Your goal: Provide a verbatim copy of all the records below, leaving the images out.

Data shown:
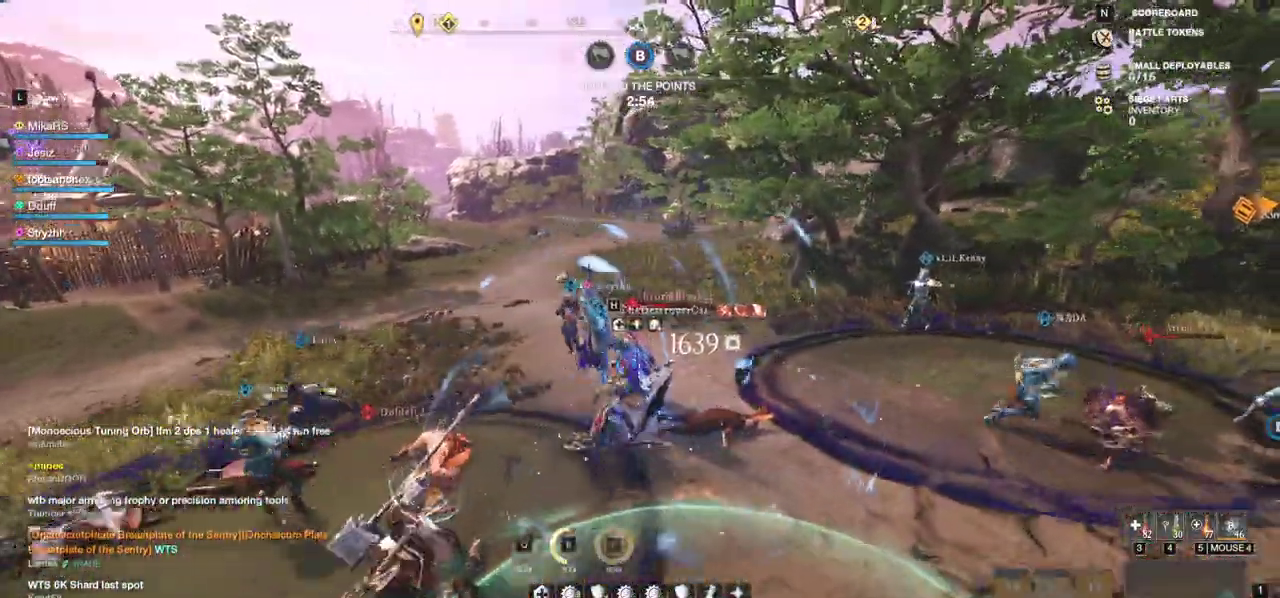
{"keys": ["w"], "mouse": ["left"], "events": [[17, "mouse_left", "up"], [83, "mouse_left", "down"], [183, "mouse_left", "up"], [233, "mouse_left", "down"], [350, "mouse_left", "up"], [400, "mouse_left", "down"]]}
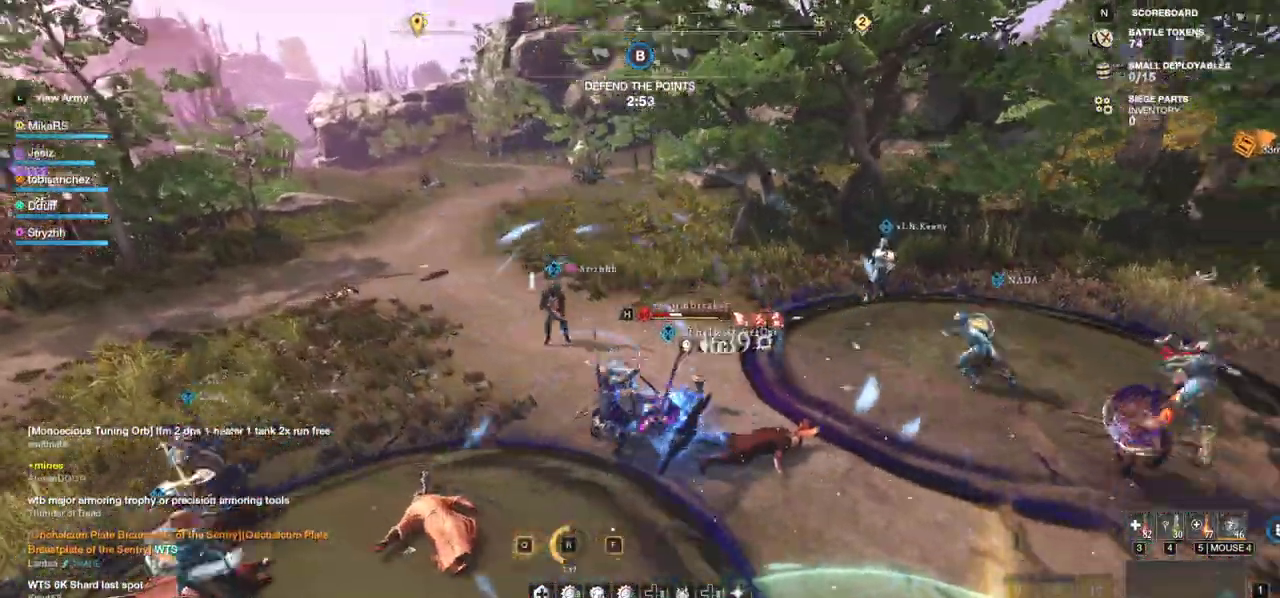
{"keys": ["w"], "mouse": [], "events": [[17, "mouse_left", "up"], [67, "mouse_left", "down"], [167, "mouse_left", "up"], [217, "mouse_left", "down"], [333, "mouse_left", "up"], [383, "mouse_left", "down"], [483, "mouse_left", "up"]]}
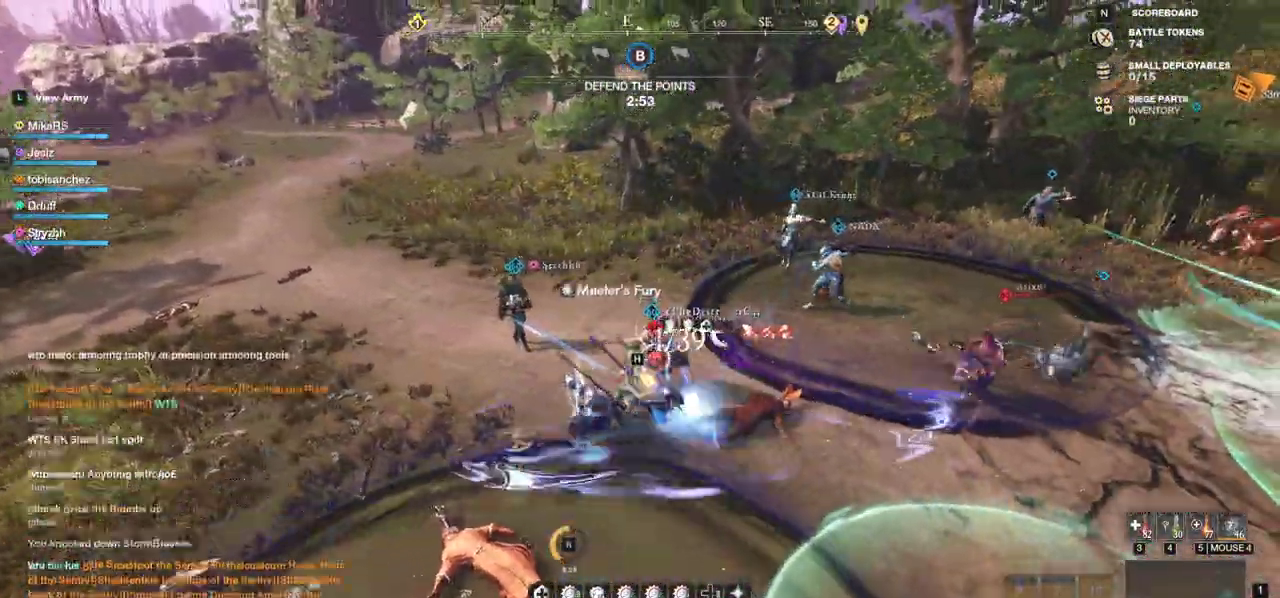
{"keys": ["a", "w"], "mouse": [], "events": [[33, "mouse_left", "down"], [67, "mouse_left", "up"], [83, "d", "down"], [100, "mouse_right", "down"], [200, "d", "up"], [233, "a", "down"], [350, "mouse_right", "up"], [400, "mouse_left", "down"], [500, "mouse_left", "up"]]}
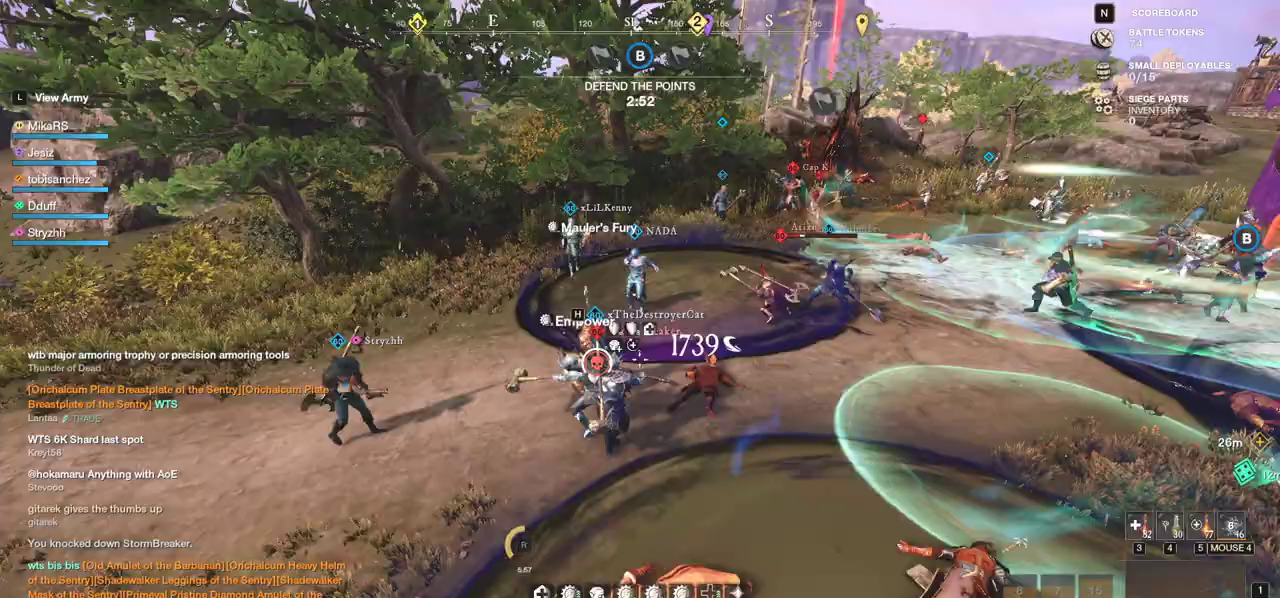
{"keys": ["w"], "mouse": [], "events": [[67, "a", "up"]]}
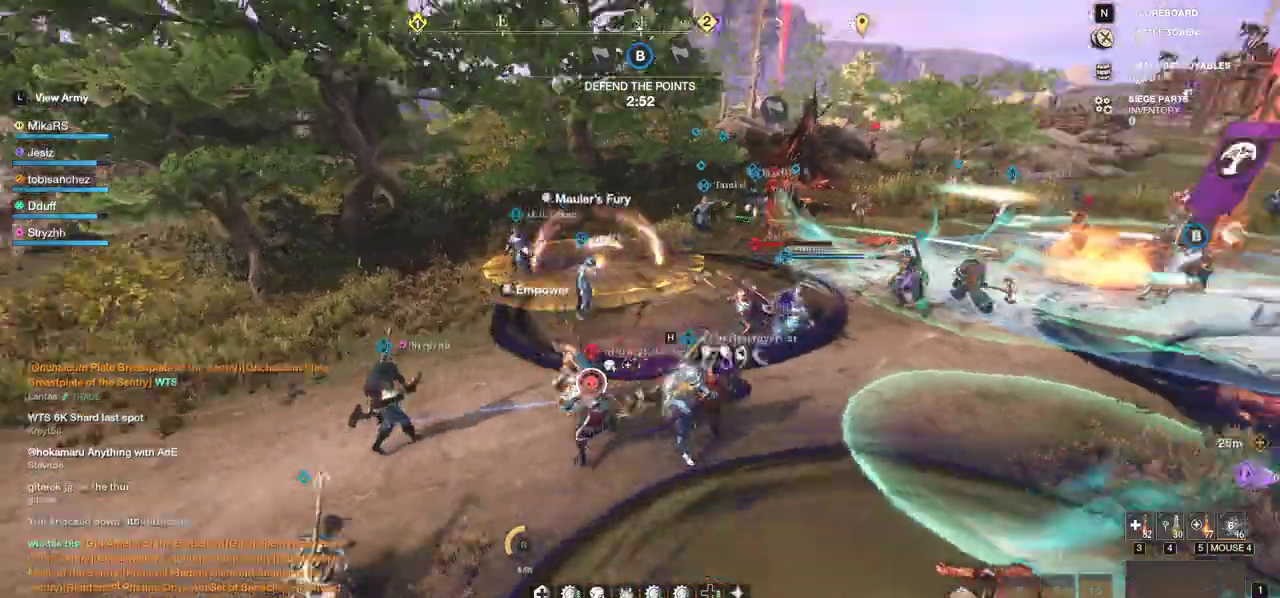
{"keys": ["w"], "mouse": ["left"], "events": [[33, "shift", "down"], [167, "shift", "up"], [233, "shift", "down"], [350, "shift", "up"], [483, "mouse_left", "down"]]}
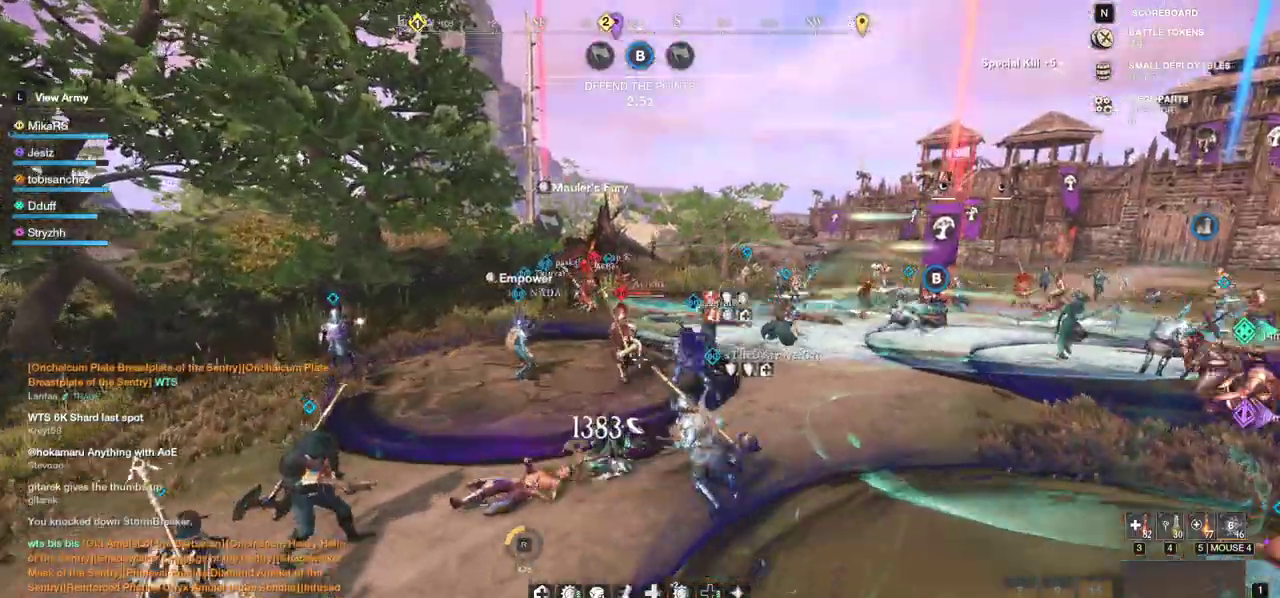
{"keys": ["w"], "mouse": [], "events": [[133, "mouse_left", "up"], [233, "mouse_left", "down"], [333, "mouse_left", "up"]]}
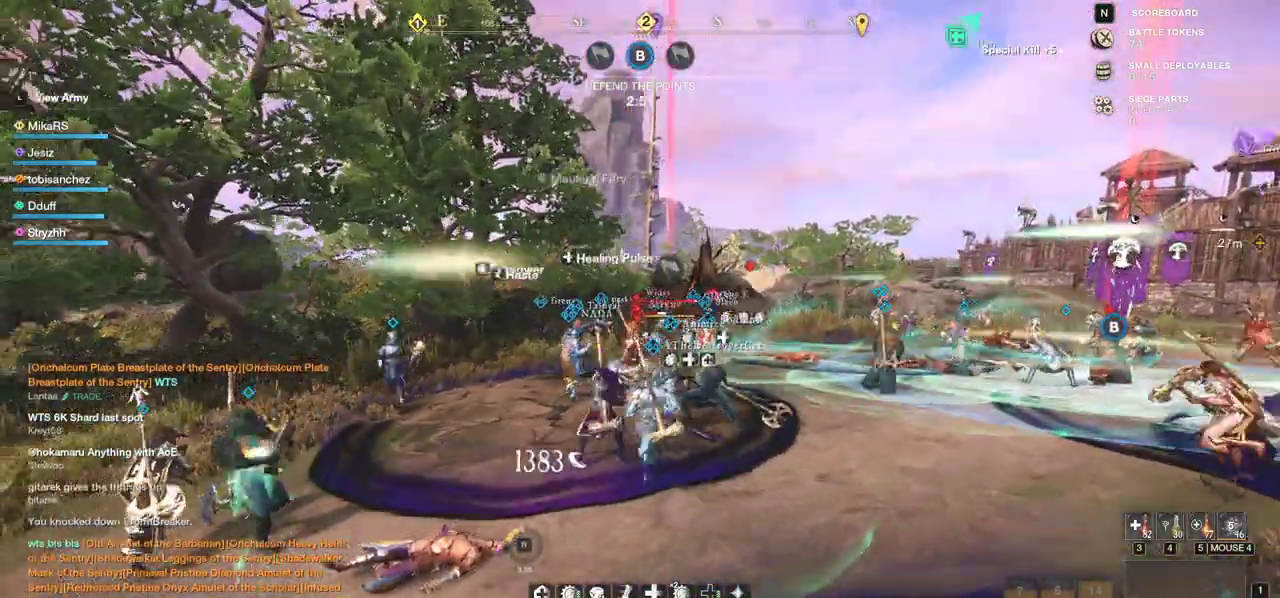
{"keys": ["f", "w"], "mouse": [], "events": [[17, "r", "down"], [117, "r", "up"], [300, "f", "down"], [417, "f", "up"], [467, "f", "down"]]}
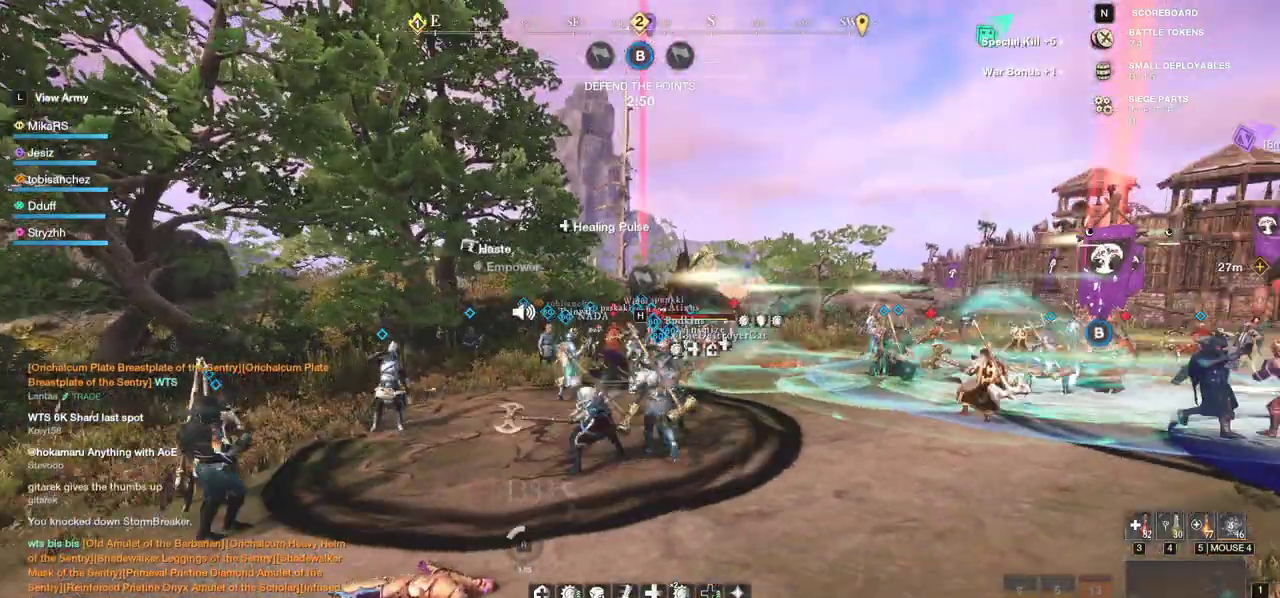
{"keys": ["w"], "mouse": [], "events": [[50, "f", "up"], [117, "f", "down"], [233, "f", "up"]]}
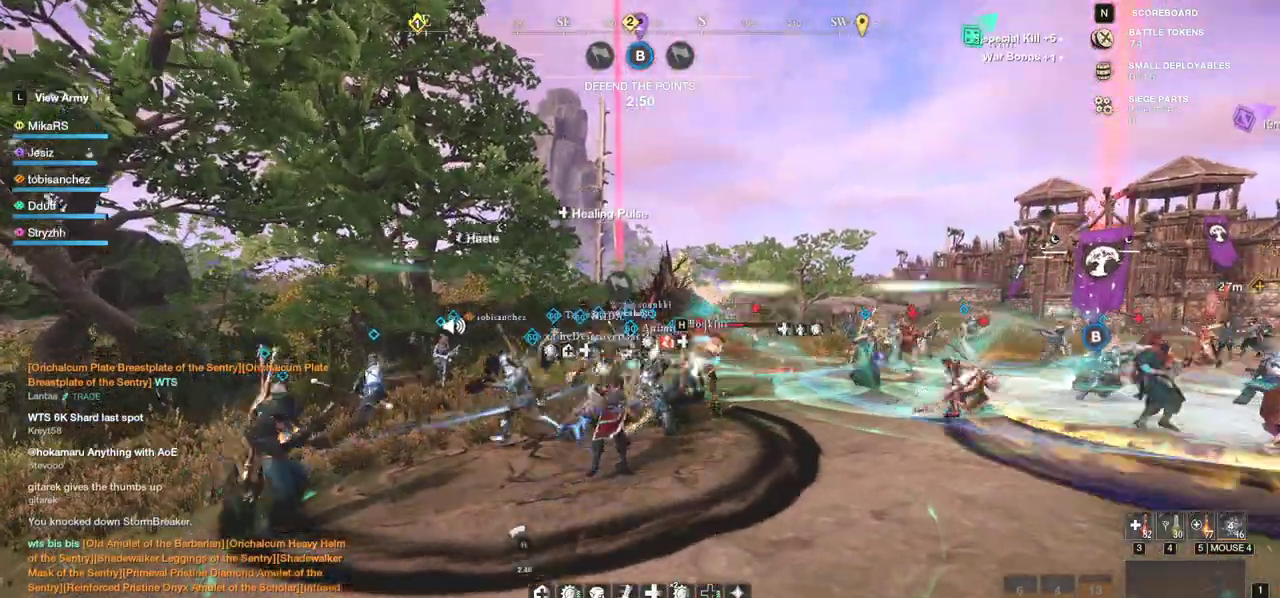
{"keys": ["w"], "mouse": [], "events": []}
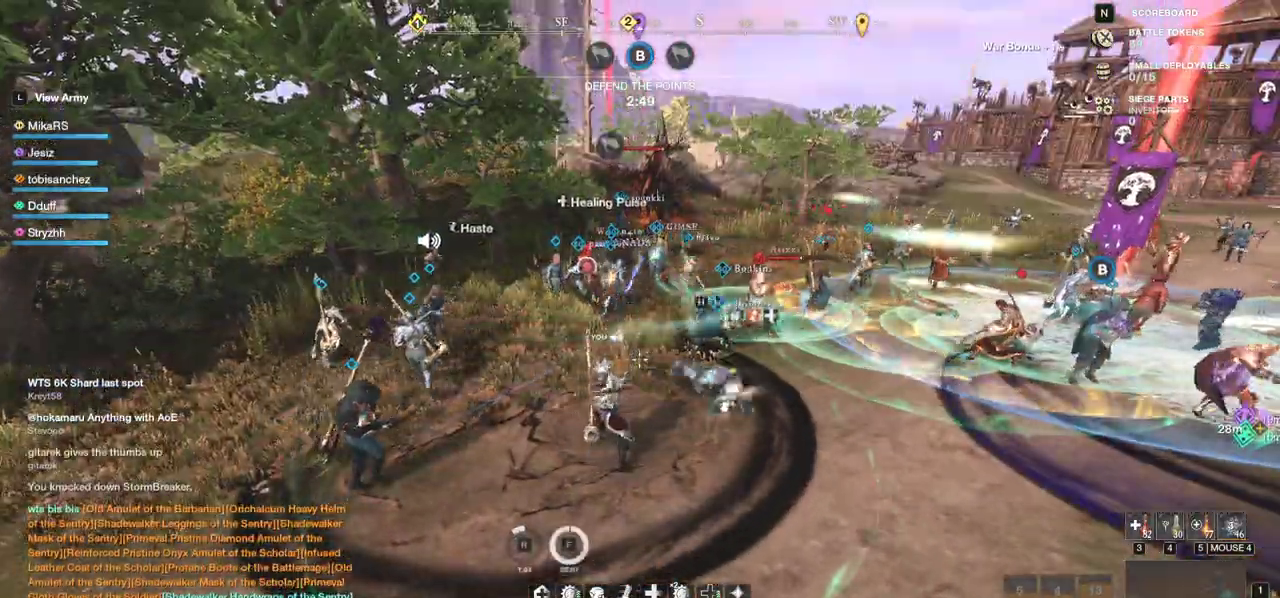
{"keys": ["d", "shift", "w"], "mouse": [], "events": [[400, "d", "down"], [500, "shift", "down"]]}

Your solution:
{"keys": ["w"], "mouse": ["left"], "events": [[17, "mouse_left", "up"], [83, "mouse_left", "down"], [183, "mouse_left", "up"], [233, "mouse_left", "down"], [350, "mouse_left", "up"], [400, "mouse_left", "down"]]}
{"keys": ["w"], "mouse": [], "events": [[17, "mouse_left", "up"], [67, "mouse_left", "down"], [167, "mouse_left", "up"], [217, "mouse_left", "down"], [333, "mouse_left", "up"], [383, "mouse_left", "down"], [483, "mouse_left", "up"]]}
{"keys": ["a", "w"], "mouse": [], "events": [[33, "mouse_left", "down"], [67, "mouse_left", "up"], [83, "d", "down"], [100, "mouse_right", "down"], [200, "d", "up"], [233, "a", "down"], [350, "mouse_right", "up"], [400, "mouse_left", "down"], [500, "mouse_left", "up"]]}
{"keys": ["w"], "mouse": [], "events": [[67, "a", "up"]]}
{"keys": ["w"], "mouse": ["left"], "events": [[33, "shift", "down"], [167, "shift", "up"], [233, "shift", "down"], [350, "shift", "up"], [483, "mouse_left", "down"]]}
{"keys": ["w"], "mouse": [], "events": [[133, "mouse_left", "up"], [233, "mouse_left", "down"], [333, "mouse_left", "up"]]}
{"keys": ["f", "w"], "mouse": [], "events": [[17, "r", "down"], [117, "r", "up"], [300, "f", "down"], [417, "f", "up"], [467, "f", "down"]]}
{"keys": ["w"], "mouse": [], "events": [[50, "f", "up"], [117, "f", "down"], [233, "f", "up"]]}
{"keys": ["w"], "mouse": [], "events": []}
{"keys": ["d", "shift", "w"], "mouse": [], "events": [[400, "d", "down"], [500, "shift", "down"]]}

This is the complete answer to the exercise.